IMPROVING THE METHOD TO MAKE SYMMETRIC AND ASYMMETRIC GUVS TO AVOID CHOLESTEROL CRYSTALS

The formation of giant unilamellar vesicles (GUVs), both symmetric and asymmetric, is a widely used tool for studying the physicochemical properties of membranes. However, during the electroformation process—especially in lipid compositions containing cholesterol—the formation of cholesterol crystals can compromise sample quality. These crystals often form on the surface of the slides used, hindering the efficient incorporation of cholesterol into the vesicles and affecting the accuracy of experiments. In this study, we investigate the influence of lipid composition on cholesterol crystallization by varying the concentrations of lipids and cholesterol in different mixtures. As a complementary strategy, we tested a procedure to limit crystal size using a modified 3D printer to selectively scrape the slide surface, creating small “islands” of lipid material. This approach aims to restrict crystal propagation and improve sample homogeneity.
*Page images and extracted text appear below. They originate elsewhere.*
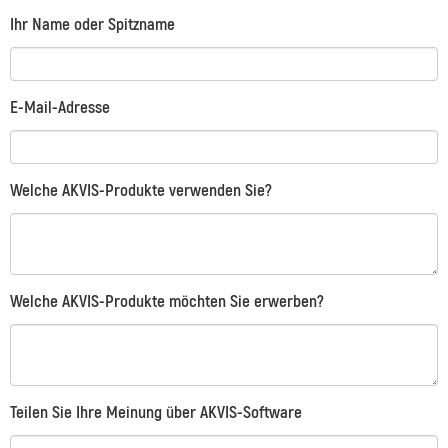
Ihr Name oder Spitzname
E-Mail-Adresse
Welche AKVIS-Produkte verwenden Sie?
Welche AKVIS-Produkte möchten Sie erwerben?
Teilen Sie Ihre Meinung über AKVIS-Software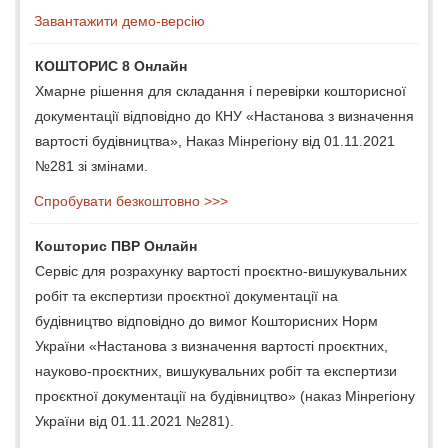
Завантажити демо-версію
КОШТОРИС 8 Онлайн
Хмарне рішення для складання і перевірки кошторисної
документації відповідно до КНУ «Настанова з визначення
вартості будівництва», Наказ Мінрегіону від 01.11.2021
№281 зі змінами.
Спробувати безкоштовно >>>
Кошторис ПВР Онлайн
Сервіс для розрахунку вартості проєктно-вишукувальних
робіт та експертизи проєктної документації на
будівництво відповідно до вимог Кошторисних Норм
України «Настанова з визначення вартості проєктних,
науково-проєктних, вишукувальних робіт та експертизи
проєктної документації на будівництво» (наказ Мінрегіону
України від 01.11.2021 №281).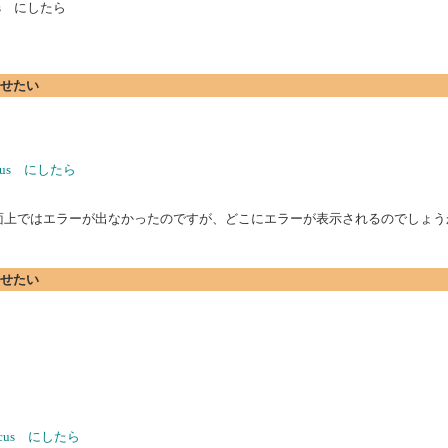
ocus にしたら
行させたい
Focus にしたら
しましたが、画面上ではエラーが出なかったのですが、どこにエラーが表示されるのでしょ
行させたい
lFocus にしたら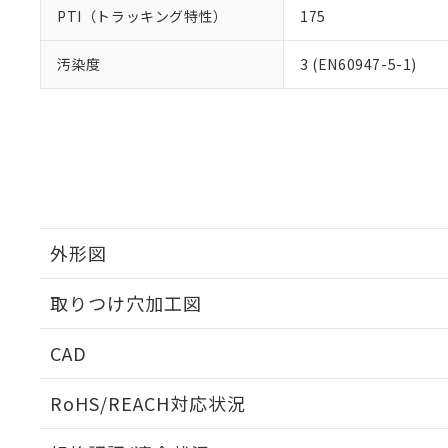
PTI（トラッキング特性）
175
汚染度
3 (EN60947-5-1)
外形図
取りつけ穴加工図
CAD
ログイン/会員登録いただくと、CADデータをダウンロ
RoHS/REACH対応状況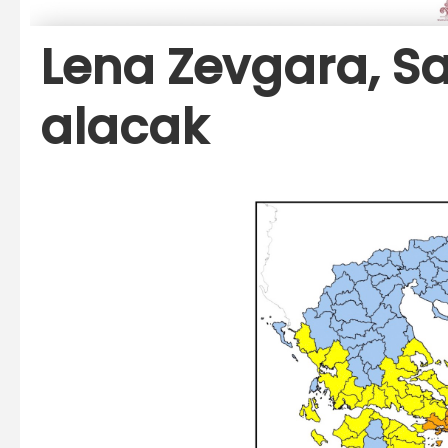
Lena Zevgara, Sa
alacak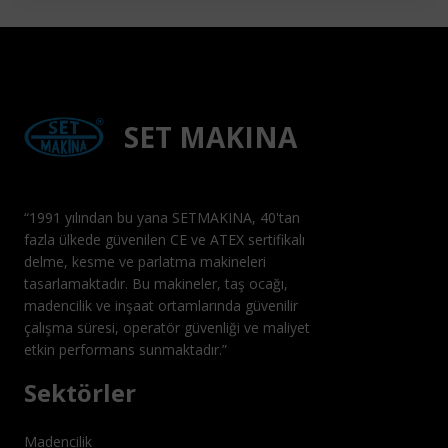
SET MAKINA
“1991 yılından bu yana SETMAKINA, 40'tan
fazla ülkede güvenilen CE ve ATEX sertifikalı
delme, kesme ve parlatma makineleri
tasarlamaktadır. Bu makineler, taş ocağı,
madencilik ve inşaat ortamlarında güvenilir
çalışma süresi, operatör güvenliği ve maliyet
etkin performans sunmaktadır.”
Sektörler
Madencilik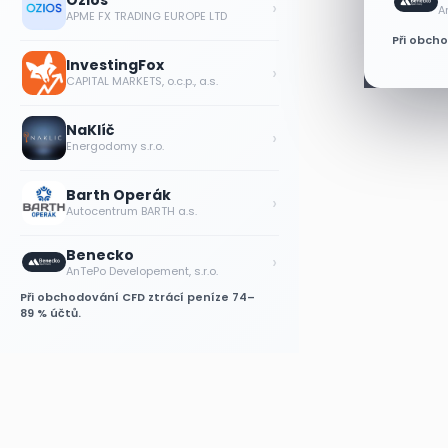
Ozios
›
A
APME FX TRADING EUROPE LTD
Při obch
InvestingFox
›
CAPITAL MARKETS, o.c.p., a.s.
NaKlíč
›
Energodomy s.r.o.
Barth Operák
›
Autocentrum BARTH a.s.
Benecko
›
AnTePo Developement, s.r.o.
Při obchodování CFD ztrácí peníze 74–
89 % účtů.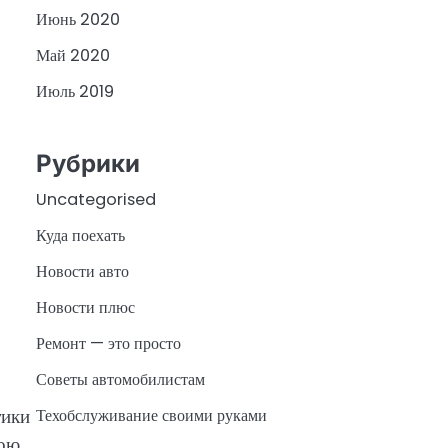
Июнь 2020
Май 2020
Июль 2019
Рубрики
Uncategorised
Куда поехать
Новости авто
Новости плюс
Ремонт — это просто
Советы автомобилистам
тики
Техобслуживание своими руками
вою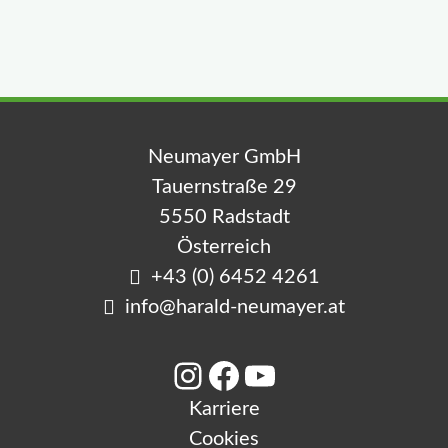
e
n
Neumayer GmbH
Tauernstraße 29
5550 Radstadt
Österreich
+43 (0) 6452 4261
info@harald-neumayer.at
Instagram
Facebook
YouTube
Karriere
Cookies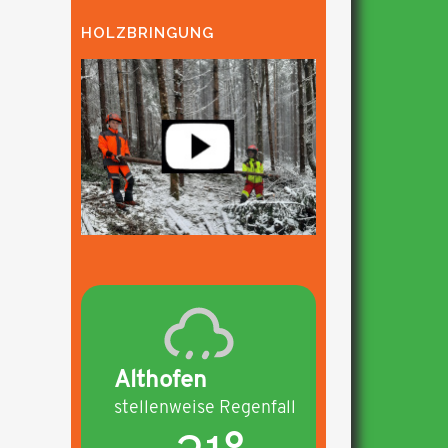
HOLZBRINGUNG
Althofen
stellenweise Regenfall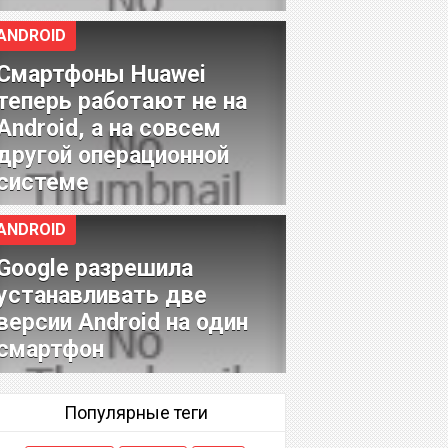
ANDROID
Смартфоны Huawei
теперь работают не на
Android, а на совсем
другой операционной
системе
ANDROID
Google разрешила
устанавливать две
версии Android на один
смартфон
Популярные теги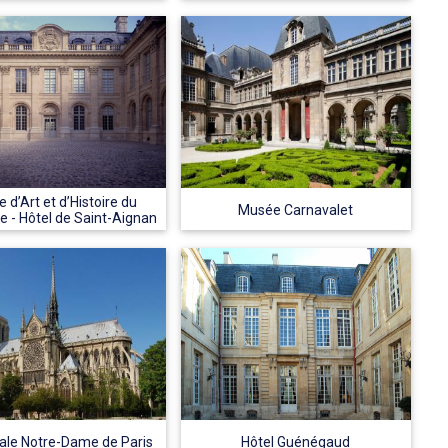
 d’Art et d’Histoire du
Musée Carnavalet
 - Hôtel de Saint-Aignan
ale Notre-Dame de Paris
Hôtel Guénégaud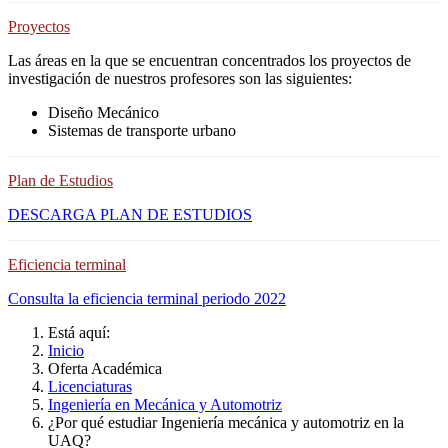
Proyectos
Las áreas en la que se encuentran concentrados los proyectos de
investigación de nuestros profesores son las siguientes:
Diseño Mecánico
Sistemas de transporte urbano
Plan de Estudios
DESCARGA PLAN DE ESTUDIOS
Eficiencia terminal
Consulta la eficiencia terminal periodo 2022
Está aquí:
Inicio
Oferta Académica
Licenciaturas
Ingeniería en Mecánica y Automotriz
¿Por qué estudiar Ingeniería mecánica y automotriz en la
UAQ?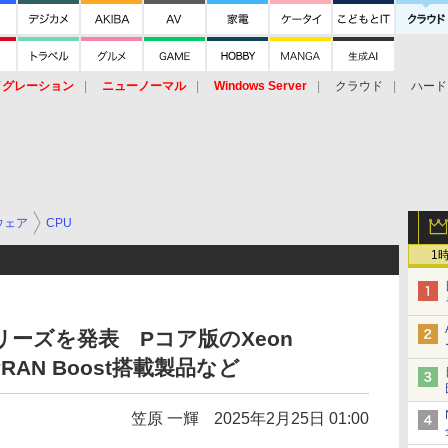
イグレーション
ニューノーマル
Windows Server
クラウド
ハード
トピック
ストレージ（HW）
オープンソース
SaaS
標的型
ント
ウェア
CPU
1
加シリーズを発表 Pコア版のXeon
PやvRAN Boost搭載製品など
笠原 一輝
2025年2月25日 01:00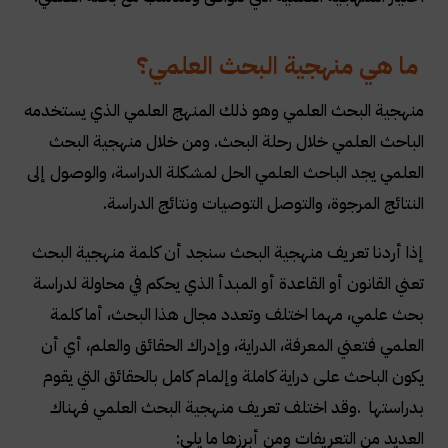
ما هي منهجية البحث العلمي؟
منهجية البحث العلمي وهو ذلك المنهج العلمي الذي يستخدمه
الباحث العلمي خلال رحلة البحث. ومن خلال منهجية البحث
العلمي يجد الباحث العلمي الحل لمشكلة الدراسة، والوصول إلى
النتائج المرجوة، والتوصل التوصيات ونتائج الدراسة
.
إذا أردنا تعريف منهجية البحث سنجد أن كلمة منهجية البحث
تعني القانون أو القاعدة أو المبدأ الذي يحكم في محاولة لدراسة
بحث علمي، مهما اختلف وتعدد مجال هذا البحث، أما كلمة
العلمي فتعني المعرفة، الدراية، وإدراك الحقائق والعلم، أي أن
يكون الباحث على دراية كاملة وإلمام كامل بالحقائق التي يقوم
بدراستها
.
وقد اختلف تعريف منهجية البحث العلمي فهناك
العديد من التعريفات ومن أبرزها ما يلي
: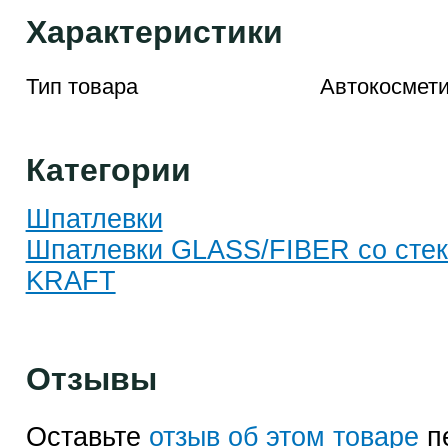
Характеристики
Тип товара
Автокосмети
Категории
Шпатлевки
Шпатлевки GLASS/FIBER со сте
KRAFT
Отзывы
Оставьте
отзыв об этом товаре
п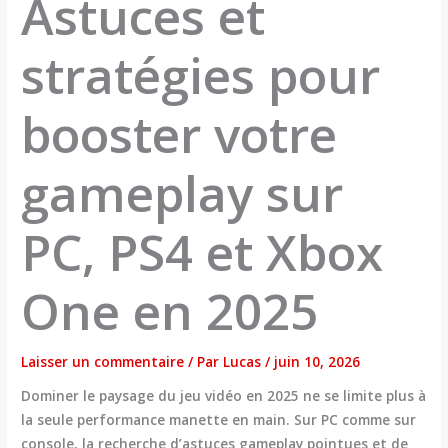
Astuces et
stratégies pour
booster votre
gameplay sur
PC, PS4 et Xbox
One en 2025
Laisser un commentaire
/ Par
Lucas
/
juin 10, 2026
Dominer le paysage du jeu vidéo en 2025 ne se limite plus à
la seule performance manette en main. Sur PC comme sur
console, la recherche d’astuces gameplay pointues et de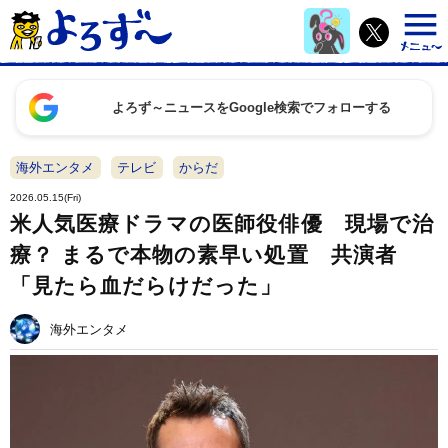
よろず～ニュースをGoogle検索でフォローする
海外エンタメ
テレビ
からだ
2026.05.15(Fri)
米人気医療ドラマの医師役俳優 現場で治
療？ まるで本物の素早い処置 共演者
「見たら血だらけだった」
海外エンタメ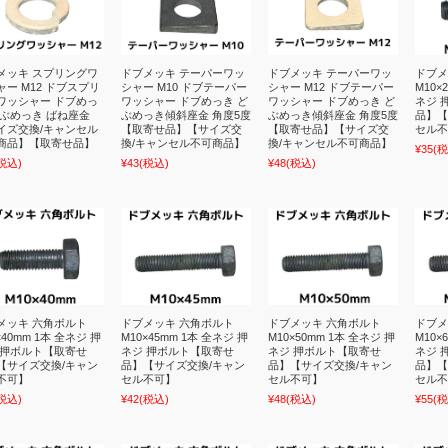
メッキ スプリングワ
ドブメッキ テーパーワッ
ドブメッキ テーパーワッ
ドブメ
ャー M12 ドブスプリ
シャー M10 ドブテーパー
シャー M12 ドブテーパー
M10×
ワッシャー ドブめっ
ワッシャー ドブめっき ど
ワッシャー ドブめっき ど
ネジ 
どぶめっき ばね座金
ぶめっき傾斜座金 角度5度
ぶめっき傾斜座金 角度5度
品】【
イズ交換/キャンセル
【取寄せ品】【サイズ交
【取寄せ品】【サイズ交
セル不
商品】【取寄せ品】
換/キャンセル不可商品】
換/キャンセル不可商品】
¥35
(税
税込)
¥43
(税込)
¥48
(税込)
メッキ 六角ボルト
ドブメッキ 六角ボルト
ドブメッキ 六角ボルト
ドブメ
×40mm 1本 全ネジ 押
M10×45mm 1本 全ネジ 押
M10×50mm 1本 全ネジ 押
M10×
 押ボルト【取寄せ
ネジ 押ボルト【取寄せ
ネジ 押ボルト【取寄せ
ネジ 
【サイズ交換/キャン
品】【サイズ交換/キャン
品】【サイズ交換/キャン
品】【
不可】
セル不可】
セル不可】
セル不
税込)
¥42
(税込)
¥48
(税込)
¥55
(税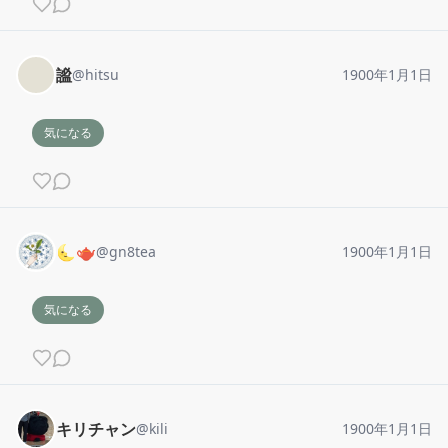
謐
@
hitsu
1900年1月1日
気になる
🌜🫖
@
gn8tea
1900年1月1日
気になる
キリチャン
@
kili
1900年1月1日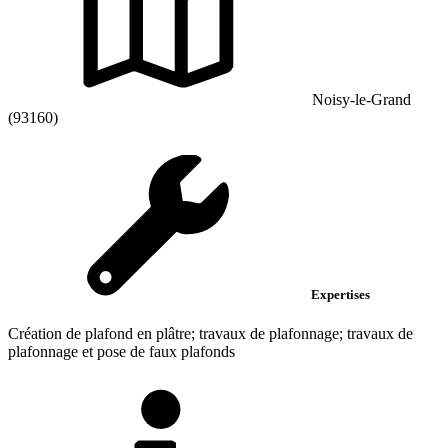
Noisy-le-Grand
(93160)
Expertises
Création de plafond en plâtre; travaux de plafonnage; travaux de
plafonnage et pose de faux plafonds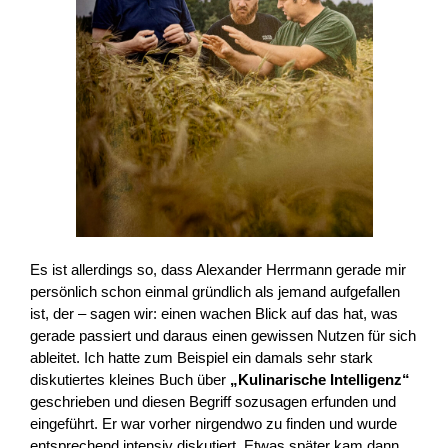
Es ist allerdings so, dass Alexander Herrmann gerade mir
persönlich schon einmal gründlich als jemand aufgefallen
ist, der – sagen wir: einen wachen Blick auf das hat, was
gerade passiert und daraus einen gewissen Nutzen für sich
ableitet. Ich hatte zum Beispiel ein damals sehr stark
diskutiertes kleines Buch über
„Kulinarische Intelligenz“
geschrieben und diesen Begriff sozusagen erfunden und
eingeführt. Er war vorher nirgendwo zu finden und wurde
entsprechend intensiv diskutiert. Etwas später kam dann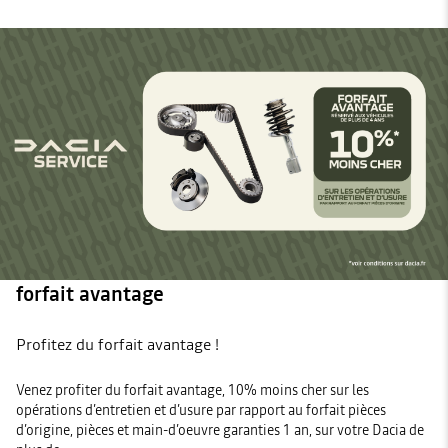
forfait avantage
Profitez du forfait avantage !
Venez profiter du forfait avantage, 10% moins cher sur les
opérations d’entretien et d’usure par rapport au forfait pièces
d’origine, pièces et main-d’oeuvre garanties 1 an, sur votre Dacia de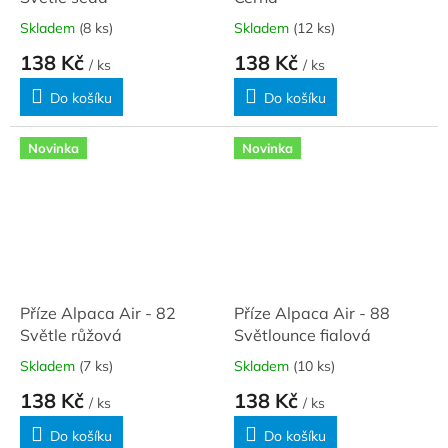
Skladem
(8 ks)
Skladem
(12 ks)
138 Kč
138 Kč
/ ks
/ ks
Do košíku
Do košíku
Novinka
Novinka
Příze Alpaca Air - 82
Příze Alpaca Air - 88
Světle růžová
Světlounce fialová
Skladem
(7 ks)
Skladem
(10 ks)
138 Kč
138 Kč
/ ks
/ ks
Do košíku
Do košíku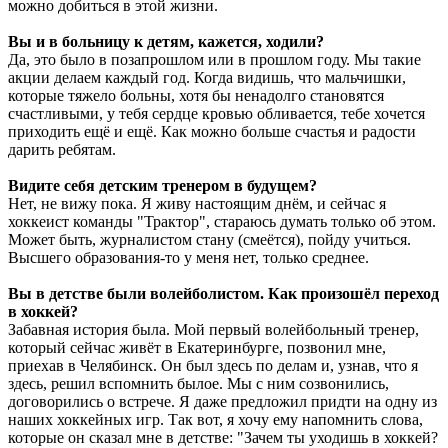
можно добиться в этой жизни.
Вы и в больницу к детям, кажется, ходили?
Да, это было в позапрошлом или в прошлом году. Мы такие
акции делаем каждый год. Когда видишь, что мальчишки,
которые тяжело больны, хотя бы ненадолго становятся
счастливыми, у тебя сердце кровью обливается, тебе хочется
приходить ещё и ещё. Как можно больше счастья и радости
дарить ребятам.
Видите себя детским тренером в будущем?
Нет, не вижу пока. Я живу настоящим днём, и сейчас я
хоккеист команды "Трактор", стараюсь думать только об этом.
Может быть, журналистом стану (смеётся), пойду учиться.
Высшего образования-то у меня нет, только среднее.
Вы в детстве были волейболистом. Как произошёл переход
в хоккей?
Забавная история была. Мой первый волейбольный тренер,
который сейчас живёт в Екатеринбурге, позвонил мне,
приехав в Челябинск. Он был здесь по делам и, узнав, что я
здесь, решил вспомнить былое. Мы с ним созвонились,
договорились о встрече. Я даже предложил придти на одну из
наших хоккейных игр. Так вот, я хочу ему напомнить слова,
которые он сказал мне в детстве: "Зачем ты уходишь в хоккей?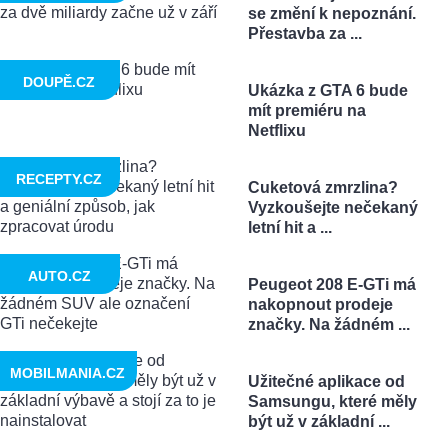
se změní k nepoznání.
Přestavba za ...
DOUPĚ.CZ
Ukázka z GTA 6 bude
mít premiéru na
Netflixu
RECEPTY.CZ
Cuketová zmrzlina?
Vyzkoušejte nečekaný
letní hit a ...
AUTO.CZ
Peugeot 208 E-GTi má
nakopnout prodeje
značky. Na žádném ...
MOBILMANIA.CZ
Užitečné aplikace od
Samsungu, které měly
být už v základní ...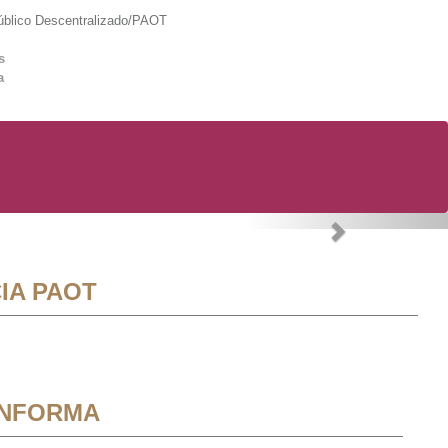
lico Descentralizado/PAOT
s
a
Next
IA PAOT
INFORMA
We examine cholesterol crystals using optical microscopy, atomic force microscopy, and electron microscopy. Our goal is to optimize the electroformation protocol by reducing or eliminating crystal formation, in order to produce GUVs with higher quality and more reliable cholesterol incorporation, contributing to the development of more robust biological membrane models. The additional steps incorporated into our experimental procedure for the preparation of GUVs — specifically, the utilization of a spin coater and the formation of an island of lipid film — enhance our ability to control the size of GUVs. This approach also facilitates the achievement of a more uniform distribution of dyes across the vesicles, ensuring consistency from one GUV to another. This achievement directly influenced our ability to enhance the method for producing asymmetric bilayers through the hemifusion approach, leading to promising advancements. Hemifusion between a supported lipid bilayer (SLB) and giant unilamellar vesicles (GUVs) allows for the exchange of outer leaflet lipids between the vesicles and the SLB. Consequently, using a procedure that controls the sizes of GUVs improves consistency in the percentage of lipid exchange during the creation of asymmetric GUVs.